● **HOW TO COMPLETE THIS TASK**: Copy the complete article on how NIU students get their music online, word for word.

── SUPPLIED TEXT

NIU students get their music of the Internet in both legal and illegal ways
April 23, 2008
Ever since Napster began the downloading scene, Americans – NIU students – have been illegally downloading most of their music. But legal downloading has made a major dent in the marketplace, as iTunes overtook Wal-Mart earlier this month as the No. 1 seller of music in the country.
Eric Swanson, a computer science and business administration major, said that most NIU students are downloading music, just not from iTunes.
“I don’t think anyone really pays for it,” he said. “I think the people who pay for it are afraid of being caught by the RIAA (Record Industry Association of America).”
But Robert Riggle, assistant professor of marketing, thinks that most students are getting their tunes the legal way.
“They’re probably getting it from iTunes,” he said. “I would assume from seeing the number of iPods.”
David Gunkel, associate professor of communication, agrees with Riggle.
“The majority of them are downloading it legally,” he said. “I am surprised that there is a good percentage.”
CD sales, in general, continue to decline. According to Nielsen SoundScan, an information system that tracks the sales of music, album sales are down 11 percent from this time last year, while digital music sales are up 29 percent.
Riggle said the record industry may have brought this upon itself with the way it prosecuted illegal file sharers, some of whom were college students who were unable to pay the hefty fines.
“They’ve done a bad job from a public relations standpoint,” he said. “They could have handled the situation tactfully. It seems like they went after these people, guns blazing.”
Riggle praised iTunes’ entire business strategy.
“They really took hold of the pioneer advantage,” he said. “They seemed to be really the first major player to find a legal outlet for [downloading] music. Those companies that are first to market a product have a consistent competitive advantage.”
Diminished quality?
Some people think there is less sound quality because MP3s are taking over the market instead of CDs.

────
── GIVEN ENTRIES

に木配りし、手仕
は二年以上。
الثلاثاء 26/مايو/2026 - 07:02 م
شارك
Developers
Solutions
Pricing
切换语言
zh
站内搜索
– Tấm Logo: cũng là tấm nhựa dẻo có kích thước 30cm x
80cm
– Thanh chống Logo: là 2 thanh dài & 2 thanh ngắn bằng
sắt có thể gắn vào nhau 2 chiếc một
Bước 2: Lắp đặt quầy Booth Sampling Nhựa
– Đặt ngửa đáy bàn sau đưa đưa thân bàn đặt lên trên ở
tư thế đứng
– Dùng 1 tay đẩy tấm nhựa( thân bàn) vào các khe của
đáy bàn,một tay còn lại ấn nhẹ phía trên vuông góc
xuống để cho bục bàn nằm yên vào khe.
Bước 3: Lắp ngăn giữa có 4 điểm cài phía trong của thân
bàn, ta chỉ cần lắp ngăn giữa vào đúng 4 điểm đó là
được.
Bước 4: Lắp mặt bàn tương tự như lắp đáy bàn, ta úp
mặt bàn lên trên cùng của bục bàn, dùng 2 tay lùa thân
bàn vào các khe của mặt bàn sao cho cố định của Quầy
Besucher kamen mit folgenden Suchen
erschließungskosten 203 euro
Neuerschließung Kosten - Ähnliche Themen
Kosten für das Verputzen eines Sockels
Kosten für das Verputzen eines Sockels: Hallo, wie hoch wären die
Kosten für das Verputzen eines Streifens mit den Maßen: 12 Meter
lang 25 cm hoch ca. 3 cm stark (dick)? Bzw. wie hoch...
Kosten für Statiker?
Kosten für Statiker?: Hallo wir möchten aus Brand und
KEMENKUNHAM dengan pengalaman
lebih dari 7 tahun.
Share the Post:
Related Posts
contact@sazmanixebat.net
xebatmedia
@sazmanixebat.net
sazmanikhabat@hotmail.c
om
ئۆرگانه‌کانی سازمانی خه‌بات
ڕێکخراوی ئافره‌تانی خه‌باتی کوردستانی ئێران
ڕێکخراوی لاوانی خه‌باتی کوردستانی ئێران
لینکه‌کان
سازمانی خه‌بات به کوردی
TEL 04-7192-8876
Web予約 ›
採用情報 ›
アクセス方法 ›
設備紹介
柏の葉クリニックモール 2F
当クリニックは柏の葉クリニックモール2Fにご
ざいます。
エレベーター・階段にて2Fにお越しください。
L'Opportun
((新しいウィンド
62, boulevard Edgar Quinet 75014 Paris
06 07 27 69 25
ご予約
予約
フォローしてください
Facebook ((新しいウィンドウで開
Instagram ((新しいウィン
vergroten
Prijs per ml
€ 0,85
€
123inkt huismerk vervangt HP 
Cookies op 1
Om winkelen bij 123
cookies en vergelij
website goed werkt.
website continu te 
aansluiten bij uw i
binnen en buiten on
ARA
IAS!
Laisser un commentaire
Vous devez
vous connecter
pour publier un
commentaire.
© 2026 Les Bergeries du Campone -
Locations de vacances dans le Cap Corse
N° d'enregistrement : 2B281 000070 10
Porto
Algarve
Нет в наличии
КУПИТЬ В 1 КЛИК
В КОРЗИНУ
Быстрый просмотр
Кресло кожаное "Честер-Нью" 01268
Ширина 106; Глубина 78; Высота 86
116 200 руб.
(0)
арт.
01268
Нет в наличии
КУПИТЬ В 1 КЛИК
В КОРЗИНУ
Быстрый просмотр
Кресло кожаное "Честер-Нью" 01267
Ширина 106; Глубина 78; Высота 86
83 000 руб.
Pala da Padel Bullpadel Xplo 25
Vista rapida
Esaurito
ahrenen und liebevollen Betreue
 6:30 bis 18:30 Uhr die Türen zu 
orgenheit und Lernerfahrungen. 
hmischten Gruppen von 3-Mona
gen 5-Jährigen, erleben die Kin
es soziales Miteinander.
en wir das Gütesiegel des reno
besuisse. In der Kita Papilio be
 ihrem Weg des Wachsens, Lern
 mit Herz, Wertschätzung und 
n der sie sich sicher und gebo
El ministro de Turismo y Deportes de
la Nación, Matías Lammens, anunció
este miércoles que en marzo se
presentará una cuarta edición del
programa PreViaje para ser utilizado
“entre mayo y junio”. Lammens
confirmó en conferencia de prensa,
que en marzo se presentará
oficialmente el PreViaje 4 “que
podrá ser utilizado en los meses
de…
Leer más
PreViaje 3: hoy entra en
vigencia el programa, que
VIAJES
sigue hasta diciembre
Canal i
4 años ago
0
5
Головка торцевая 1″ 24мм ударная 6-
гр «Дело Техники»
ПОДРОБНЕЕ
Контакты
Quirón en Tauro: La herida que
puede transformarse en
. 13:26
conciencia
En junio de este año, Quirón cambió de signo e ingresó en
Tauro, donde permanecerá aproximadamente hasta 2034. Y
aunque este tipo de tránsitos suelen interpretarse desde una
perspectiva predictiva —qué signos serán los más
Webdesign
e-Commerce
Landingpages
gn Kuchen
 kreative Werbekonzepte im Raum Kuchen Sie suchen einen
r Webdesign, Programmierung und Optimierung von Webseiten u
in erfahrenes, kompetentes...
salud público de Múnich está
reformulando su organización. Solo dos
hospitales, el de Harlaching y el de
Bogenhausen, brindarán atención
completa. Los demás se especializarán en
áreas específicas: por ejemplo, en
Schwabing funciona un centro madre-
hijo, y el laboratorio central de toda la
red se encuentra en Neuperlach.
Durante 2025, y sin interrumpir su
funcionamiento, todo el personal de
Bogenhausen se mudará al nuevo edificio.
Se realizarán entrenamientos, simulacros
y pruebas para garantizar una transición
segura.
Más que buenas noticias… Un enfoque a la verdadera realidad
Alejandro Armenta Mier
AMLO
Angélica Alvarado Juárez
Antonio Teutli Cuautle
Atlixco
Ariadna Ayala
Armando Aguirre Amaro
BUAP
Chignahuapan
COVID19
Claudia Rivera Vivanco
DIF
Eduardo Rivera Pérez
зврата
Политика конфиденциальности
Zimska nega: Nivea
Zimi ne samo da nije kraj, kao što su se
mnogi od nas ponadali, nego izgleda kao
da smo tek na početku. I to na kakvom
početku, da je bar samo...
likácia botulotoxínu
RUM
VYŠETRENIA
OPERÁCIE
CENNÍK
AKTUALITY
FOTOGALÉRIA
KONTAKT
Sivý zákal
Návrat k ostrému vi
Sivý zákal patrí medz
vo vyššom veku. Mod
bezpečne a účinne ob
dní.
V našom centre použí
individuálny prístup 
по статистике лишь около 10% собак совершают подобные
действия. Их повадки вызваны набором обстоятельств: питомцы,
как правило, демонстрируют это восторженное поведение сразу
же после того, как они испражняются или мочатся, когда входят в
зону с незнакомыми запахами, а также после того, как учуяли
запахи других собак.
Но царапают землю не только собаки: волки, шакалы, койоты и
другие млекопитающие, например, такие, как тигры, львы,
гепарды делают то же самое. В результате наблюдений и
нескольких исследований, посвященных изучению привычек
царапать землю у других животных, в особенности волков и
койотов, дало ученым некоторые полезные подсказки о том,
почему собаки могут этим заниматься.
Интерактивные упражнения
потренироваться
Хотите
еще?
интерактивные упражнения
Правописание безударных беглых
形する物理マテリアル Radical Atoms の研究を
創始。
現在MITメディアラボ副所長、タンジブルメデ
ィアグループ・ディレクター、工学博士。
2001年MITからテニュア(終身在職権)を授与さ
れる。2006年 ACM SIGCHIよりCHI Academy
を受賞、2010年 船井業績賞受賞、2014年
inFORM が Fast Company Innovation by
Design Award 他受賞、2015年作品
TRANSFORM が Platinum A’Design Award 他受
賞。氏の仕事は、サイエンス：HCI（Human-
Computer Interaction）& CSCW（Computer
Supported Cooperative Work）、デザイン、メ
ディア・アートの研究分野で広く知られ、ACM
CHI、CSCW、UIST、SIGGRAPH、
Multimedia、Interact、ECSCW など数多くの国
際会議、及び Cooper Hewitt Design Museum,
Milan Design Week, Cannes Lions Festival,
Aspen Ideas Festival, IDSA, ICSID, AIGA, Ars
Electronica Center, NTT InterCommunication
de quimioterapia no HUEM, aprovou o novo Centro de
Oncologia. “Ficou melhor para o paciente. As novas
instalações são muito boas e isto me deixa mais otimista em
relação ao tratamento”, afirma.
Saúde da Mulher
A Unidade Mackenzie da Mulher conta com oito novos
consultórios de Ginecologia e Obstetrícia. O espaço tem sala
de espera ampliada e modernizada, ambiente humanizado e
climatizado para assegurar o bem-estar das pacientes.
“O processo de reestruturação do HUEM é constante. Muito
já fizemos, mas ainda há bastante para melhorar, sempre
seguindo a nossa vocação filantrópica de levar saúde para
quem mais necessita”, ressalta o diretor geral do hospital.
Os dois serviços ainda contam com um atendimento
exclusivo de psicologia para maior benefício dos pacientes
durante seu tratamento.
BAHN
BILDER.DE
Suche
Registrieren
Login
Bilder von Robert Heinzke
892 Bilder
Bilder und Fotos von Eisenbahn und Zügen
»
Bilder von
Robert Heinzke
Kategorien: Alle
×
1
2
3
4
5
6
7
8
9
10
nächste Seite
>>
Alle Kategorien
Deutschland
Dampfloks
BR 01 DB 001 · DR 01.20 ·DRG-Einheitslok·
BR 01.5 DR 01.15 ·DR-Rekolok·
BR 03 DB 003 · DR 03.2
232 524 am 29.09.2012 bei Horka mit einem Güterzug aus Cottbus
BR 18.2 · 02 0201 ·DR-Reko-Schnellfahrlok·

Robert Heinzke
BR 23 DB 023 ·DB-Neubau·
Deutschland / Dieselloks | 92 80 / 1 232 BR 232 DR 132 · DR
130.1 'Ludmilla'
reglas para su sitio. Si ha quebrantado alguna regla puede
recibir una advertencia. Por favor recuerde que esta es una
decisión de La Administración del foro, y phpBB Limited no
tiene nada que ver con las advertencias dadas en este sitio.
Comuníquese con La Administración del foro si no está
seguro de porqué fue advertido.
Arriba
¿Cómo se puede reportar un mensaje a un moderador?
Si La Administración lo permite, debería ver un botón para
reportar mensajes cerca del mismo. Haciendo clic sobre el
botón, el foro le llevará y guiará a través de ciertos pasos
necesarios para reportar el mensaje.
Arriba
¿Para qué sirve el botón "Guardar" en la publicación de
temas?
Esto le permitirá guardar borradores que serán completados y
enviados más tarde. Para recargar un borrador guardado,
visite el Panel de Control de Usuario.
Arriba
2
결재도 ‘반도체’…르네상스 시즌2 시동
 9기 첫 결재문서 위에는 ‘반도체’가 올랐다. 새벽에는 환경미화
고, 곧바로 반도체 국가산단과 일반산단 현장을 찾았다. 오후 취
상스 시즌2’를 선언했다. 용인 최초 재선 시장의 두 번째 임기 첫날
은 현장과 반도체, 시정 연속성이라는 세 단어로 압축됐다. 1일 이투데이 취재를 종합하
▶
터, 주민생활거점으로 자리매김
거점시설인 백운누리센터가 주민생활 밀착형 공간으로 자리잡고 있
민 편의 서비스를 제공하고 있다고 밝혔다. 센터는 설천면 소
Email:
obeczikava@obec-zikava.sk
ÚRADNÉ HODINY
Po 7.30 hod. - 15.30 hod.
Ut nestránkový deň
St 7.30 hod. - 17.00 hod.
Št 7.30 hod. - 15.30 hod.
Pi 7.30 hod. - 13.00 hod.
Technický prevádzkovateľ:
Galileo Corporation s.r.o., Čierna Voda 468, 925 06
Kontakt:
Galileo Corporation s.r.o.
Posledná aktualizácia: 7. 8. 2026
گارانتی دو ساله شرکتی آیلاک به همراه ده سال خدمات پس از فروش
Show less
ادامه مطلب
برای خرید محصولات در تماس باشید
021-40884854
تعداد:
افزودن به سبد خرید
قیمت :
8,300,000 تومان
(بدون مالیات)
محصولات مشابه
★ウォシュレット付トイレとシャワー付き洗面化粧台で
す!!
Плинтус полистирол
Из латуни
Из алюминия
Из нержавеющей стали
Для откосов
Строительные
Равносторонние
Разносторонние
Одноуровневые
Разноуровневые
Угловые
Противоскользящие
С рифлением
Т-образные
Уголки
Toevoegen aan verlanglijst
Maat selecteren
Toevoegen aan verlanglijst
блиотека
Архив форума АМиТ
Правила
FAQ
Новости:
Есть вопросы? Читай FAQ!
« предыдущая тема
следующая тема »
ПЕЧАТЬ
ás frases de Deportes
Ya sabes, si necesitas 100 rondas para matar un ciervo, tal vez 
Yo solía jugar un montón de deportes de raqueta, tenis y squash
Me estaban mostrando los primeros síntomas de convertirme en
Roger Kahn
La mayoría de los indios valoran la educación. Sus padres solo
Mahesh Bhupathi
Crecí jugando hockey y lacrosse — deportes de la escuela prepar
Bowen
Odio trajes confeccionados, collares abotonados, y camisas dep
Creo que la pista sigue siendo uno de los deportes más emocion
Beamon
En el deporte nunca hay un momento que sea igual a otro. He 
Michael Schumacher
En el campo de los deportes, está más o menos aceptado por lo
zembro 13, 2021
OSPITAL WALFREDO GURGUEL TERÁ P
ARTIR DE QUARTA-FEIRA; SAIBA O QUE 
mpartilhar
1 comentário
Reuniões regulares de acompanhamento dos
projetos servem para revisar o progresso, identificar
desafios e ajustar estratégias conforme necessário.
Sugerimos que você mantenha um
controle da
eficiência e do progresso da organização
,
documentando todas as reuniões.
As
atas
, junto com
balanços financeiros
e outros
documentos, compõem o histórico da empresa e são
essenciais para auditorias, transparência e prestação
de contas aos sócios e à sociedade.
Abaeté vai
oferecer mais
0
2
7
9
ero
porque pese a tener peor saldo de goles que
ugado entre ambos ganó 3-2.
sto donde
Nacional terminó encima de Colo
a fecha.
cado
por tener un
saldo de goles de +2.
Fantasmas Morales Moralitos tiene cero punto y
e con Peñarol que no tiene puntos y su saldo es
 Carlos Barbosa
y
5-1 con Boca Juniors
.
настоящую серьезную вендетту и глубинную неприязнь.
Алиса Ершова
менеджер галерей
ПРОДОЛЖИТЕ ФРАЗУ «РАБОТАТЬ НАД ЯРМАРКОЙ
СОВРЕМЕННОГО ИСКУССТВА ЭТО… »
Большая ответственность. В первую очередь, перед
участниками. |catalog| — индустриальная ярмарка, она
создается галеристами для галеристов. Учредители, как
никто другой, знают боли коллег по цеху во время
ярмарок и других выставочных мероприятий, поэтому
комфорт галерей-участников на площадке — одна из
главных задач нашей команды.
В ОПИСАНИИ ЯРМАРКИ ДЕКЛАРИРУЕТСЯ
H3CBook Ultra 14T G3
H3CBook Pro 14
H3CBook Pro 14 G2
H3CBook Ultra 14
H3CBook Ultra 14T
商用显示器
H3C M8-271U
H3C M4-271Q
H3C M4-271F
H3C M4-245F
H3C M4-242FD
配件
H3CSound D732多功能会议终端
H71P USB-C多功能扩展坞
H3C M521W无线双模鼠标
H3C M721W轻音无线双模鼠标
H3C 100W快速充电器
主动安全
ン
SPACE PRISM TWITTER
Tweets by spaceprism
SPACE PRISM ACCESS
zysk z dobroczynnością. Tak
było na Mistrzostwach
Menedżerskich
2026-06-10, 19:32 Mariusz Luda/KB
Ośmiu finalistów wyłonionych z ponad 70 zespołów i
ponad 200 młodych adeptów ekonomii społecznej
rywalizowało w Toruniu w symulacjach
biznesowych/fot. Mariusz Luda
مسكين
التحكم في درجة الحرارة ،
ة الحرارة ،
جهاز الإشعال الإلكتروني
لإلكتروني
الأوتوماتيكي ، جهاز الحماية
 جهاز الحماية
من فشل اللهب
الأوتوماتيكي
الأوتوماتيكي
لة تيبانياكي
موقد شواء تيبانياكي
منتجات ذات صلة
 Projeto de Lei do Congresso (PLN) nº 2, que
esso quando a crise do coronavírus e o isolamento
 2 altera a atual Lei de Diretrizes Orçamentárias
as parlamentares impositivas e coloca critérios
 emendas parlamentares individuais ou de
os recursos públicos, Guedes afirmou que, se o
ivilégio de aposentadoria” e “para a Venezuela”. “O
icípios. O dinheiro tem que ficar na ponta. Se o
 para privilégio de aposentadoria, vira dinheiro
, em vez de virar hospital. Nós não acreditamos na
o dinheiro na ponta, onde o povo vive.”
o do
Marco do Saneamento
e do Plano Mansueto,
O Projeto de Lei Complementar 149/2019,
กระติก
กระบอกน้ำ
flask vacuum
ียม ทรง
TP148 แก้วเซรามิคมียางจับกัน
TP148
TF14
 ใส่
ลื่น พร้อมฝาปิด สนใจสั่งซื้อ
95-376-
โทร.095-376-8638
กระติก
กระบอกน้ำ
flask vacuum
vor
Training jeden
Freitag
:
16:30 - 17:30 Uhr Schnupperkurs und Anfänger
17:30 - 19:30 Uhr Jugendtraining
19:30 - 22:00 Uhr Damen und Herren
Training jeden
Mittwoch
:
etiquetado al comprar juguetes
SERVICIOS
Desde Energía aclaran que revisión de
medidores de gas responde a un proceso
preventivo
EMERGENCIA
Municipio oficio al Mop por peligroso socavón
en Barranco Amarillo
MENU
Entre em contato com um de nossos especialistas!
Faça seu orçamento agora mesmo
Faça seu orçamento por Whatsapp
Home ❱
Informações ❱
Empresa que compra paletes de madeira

────

● **ANSWER TO THIS TASK**:
NIU students get their music of the Internet in both legal and illegal ways
April 23, 2008
Ever since Napster began the downloading scene, Americans – NIU students – have been illegally downloading most of their music. But legal downloading has made a major dent in the marketplace, as iTunes overtook Wal-Mart earlier this month as the No. 1 seller of music in the country.
Eric Swanson, a computer science and business administration major, said that most NIU students are downloading music, just not from iTunes.
“I don’t think anyone really pays for it,” he said. “I think the people who pay for it are afraid of being caught by the RIAA (Record Industry Association of America).”
But Robert Riggle, assistant professor of marketing, thinks that most students are getting their tunes the legal way.
“They’re probably getting it from iTunes,” he said. “I would assume from seeing the number of iPods.”
David Gunkel, associate professor of communication, agrees with Riggle.
“The majority of them are downloading it legally,” he said. “I am surprised that there is a good percentage.”
CD sales, in general, continue to decline. According to Nielsen SoundScan, an information system that tracks the sales of music, album sales are down 11 percent from this time last year, while digital music sales are up 29 percent.
Riggle said the record industry may have brought this upon itself with the way it prosecuted illegal file sharers, some of whom were college students who were unable to pay the hefty fines.
“They’ve done a bad job from a public relations standpoint,” he said. “They could have handled the situation tactfully. It seems like they went after these people, guns blazing.”
Riggle praised iTunes’ entire business strategy.
“They really took hold of the pioneer advantage,” he said. “They seemed to be really the first major player to find a legal outlet for [downloading] music. Those companies that are first to market a product have a consistent competitive advantage.”
Diminished quality?
Some people think there is less sound quality because MP3s are taking over the market instead of CDs.